▸ WORK TO COMPLETE: Report every line of the listing below in which the string "совет" occurs.

▸ DATA FOR REVIEW:
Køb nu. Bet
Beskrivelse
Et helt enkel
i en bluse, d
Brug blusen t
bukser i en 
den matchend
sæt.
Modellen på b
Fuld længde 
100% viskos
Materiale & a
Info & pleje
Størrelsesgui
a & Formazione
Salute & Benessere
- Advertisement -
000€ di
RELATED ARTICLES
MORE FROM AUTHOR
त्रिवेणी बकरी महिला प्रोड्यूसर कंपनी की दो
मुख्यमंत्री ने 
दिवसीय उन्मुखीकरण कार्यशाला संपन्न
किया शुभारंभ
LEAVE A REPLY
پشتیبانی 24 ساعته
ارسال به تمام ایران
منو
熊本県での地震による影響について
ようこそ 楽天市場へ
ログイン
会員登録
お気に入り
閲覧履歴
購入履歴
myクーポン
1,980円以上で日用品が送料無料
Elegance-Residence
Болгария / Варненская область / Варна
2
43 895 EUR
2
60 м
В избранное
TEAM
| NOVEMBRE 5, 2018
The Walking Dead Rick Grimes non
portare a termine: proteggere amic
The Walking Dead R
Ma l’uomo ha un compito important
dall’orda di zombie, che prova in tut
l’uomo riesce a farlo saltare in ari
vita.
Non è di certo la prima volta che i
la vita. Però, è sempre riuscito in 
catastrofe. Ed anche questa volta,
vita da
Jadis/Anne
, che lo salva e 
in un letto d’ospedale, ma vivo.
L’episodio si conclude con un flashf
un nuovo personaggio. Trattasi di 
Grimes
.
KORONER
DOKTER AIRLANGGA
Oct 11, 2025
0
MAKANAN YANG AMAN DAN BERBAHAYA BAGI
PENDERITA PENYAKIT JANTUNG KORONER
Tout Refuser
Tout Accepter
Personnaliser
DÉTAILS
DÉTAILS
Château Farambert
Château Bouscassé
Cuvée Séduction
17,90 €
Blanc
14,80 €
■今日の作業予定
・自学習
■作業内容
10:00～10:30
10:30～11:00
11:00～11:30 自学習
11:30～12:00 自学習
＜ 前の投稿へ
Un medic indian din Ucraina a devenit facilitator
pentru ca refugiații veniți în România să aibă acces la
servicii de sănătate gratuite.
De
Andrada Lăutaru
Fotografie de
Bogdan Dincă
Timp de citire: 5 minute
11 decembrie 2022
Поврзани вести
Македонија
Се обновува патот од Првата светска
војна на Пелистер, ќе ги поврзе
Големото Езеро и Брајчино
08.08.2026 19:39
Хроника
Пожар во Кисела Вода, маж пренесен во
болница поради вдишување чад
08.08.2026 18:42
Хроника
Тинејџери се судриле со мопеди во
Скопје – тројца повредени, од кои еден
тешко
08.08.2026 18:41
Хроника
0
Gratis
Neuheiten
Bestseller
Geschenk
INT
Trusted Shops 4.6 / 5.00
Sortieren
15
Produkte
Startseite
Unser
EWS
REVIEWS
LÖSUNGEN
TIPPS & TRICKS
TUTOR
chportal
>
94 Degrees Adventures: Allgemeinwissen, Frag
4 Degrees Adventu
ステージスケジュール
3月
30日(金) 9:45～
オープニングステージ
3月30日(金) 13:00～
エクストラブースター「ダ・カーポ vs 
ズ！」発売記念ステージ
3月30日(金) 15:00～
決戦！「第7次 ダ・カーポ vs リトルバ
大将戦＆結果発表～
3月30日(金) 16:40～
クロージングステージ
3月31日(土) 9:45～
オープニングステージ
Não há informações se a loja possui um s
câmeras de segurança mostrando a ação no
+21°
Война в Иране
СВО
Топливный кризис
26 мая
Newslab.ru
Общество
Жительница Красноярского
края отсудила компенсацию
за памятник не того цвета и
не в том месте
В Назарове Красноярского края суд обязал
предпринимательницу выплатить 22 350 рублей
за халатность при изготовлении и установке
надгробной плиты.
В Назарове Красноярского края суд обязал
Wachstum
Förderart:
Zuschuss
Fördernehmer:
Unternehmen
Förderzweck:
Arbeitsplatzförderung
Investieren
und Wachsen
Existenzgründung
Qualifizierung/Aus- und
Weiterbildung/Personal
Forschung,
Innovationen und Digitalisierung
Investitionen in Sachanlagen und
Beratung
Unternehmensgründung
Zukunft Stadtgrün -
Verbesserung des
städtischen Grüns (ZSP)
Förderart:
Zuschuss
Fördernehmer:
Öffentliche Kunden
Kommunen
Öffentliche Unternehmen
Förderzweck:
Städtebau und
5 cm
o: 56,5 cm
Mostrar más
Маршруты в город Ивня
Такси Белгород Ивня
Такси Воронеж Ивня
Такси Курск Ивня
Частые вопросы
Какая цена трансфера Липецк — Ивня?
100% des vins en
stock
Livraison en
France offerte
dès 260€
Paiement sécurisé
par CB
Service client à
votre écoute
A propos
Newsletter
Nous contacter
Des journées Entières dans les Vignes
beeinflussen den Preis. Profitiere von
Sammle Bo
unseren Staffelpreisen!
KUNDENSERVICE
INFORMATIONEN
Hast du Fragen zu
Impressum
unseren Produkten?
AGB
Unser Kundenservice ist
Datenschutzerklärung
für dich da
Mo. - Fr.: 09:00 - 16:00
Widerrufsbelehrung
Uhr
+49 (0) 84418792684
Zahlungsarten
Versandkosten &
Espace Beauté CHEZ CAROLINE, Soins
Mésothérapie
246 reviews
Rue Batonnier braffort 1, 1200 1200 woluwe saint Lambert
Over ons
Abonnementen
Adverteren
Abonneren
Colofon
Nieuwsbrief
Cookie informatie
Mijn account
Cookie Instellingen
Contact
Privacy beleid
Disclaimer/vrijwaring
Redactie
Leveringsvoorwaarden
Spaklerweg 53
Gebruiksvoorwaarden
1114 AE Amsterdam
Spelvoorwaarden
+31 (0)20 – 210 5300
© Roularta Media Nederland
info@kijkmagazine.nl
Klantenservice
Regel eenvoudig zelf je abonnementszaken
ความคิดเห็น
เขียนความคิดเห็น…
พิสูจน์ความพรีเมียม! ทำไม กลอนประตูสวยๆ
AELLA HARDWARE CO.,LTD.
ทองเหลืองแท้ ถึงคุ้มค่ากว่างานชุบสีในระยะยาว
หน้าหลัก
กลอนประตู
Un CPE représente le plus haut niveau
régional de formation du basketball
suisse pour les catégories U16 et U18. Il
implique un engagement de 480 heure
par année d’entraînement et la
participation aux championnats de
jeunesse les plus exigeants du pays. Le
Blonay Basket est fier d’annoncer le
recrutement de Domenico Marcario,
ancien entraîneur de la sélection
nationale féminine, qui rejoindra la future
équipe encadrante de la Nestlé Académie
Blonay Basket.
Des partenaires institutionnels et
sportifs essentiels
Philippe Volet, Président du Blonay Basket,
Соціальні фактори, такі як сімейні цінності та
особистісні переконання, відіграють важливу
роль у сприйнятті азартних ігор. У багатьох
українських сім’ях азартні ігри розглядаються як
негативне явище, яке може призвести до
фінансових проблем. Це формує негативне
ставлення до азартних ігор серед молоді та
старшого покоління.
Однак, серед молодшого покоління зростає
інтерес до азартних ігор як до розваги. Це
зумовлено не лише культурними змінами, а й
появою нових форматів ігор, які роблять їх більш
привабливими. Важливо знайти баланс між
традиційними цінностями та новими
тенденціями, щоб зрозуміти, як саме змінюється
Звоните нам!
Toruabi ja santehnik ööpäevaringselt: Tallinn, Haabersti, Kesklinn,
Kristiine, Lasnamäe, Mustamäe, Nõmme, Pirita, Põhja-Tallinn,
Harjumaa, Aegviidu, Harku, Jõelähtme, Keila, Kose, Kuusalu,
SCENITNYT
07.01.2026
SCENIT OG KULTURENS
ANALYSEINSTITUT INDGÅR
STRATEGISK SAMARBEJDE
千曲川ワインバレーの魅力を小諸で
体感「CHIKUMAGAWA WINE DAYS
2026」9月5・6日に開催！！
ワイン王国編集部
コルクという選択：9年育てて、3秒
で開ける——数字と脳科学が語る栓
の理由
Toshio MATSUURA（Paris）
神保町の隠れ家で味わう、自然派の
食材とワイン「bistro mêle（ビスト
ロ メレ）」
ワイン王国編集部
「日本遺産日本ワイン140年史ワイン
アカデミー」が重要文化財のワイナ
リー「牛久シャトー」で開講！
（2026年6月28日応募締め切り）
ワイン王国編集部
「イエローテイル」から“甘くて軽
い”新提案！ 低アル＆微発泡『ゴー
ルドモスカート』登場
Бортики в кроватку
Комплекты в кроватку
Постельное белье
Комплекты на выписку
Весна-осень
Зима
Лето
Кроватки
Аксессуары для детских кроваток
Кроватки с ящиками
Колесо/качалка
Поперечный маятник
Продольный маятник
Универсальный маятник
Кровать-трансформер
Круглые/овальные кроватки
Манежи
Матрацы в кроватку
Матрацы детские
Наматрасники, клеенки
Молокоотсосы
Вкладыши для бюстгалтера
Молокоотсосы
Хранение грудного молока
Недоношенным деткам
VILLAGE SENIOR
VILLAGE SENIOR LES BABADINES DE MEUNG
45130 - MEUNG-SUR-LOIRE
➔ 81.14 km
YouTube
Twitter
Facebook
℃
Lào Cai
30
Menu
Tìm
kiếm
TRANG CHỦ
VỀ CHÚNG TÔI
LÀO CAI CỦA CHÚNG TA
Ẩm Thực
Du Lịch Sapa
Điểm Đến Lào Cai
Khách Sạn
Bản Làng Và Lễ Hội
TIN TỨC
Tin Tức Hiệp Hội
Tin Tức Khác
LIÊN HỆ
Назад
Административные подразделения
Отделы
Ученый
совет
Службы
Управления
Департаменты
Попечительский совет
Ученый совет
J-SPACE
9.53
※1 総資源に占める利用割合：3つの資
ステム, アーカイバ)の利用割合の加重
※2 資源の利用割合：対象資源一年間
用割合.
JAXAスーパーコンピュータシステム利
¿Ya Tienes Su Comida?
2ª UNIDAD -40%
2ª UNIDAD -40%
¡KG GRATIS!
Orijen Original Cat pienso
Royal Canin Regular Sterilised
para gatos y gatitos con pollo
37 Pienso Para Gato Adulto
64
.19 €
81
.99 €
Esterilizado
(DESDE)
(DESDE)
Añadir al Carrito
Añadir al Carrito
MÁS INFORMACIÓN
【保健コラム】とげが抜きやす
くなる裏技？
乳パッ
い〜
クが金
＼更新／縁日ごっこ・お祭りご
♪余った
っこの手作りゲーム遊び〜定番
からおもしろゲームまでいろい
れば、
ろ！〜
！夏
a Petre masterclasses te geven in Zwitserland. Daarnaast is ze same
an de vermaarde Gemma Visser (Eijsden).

▸ TASK RESULT:
совет
Попечительский совет
Ученый совет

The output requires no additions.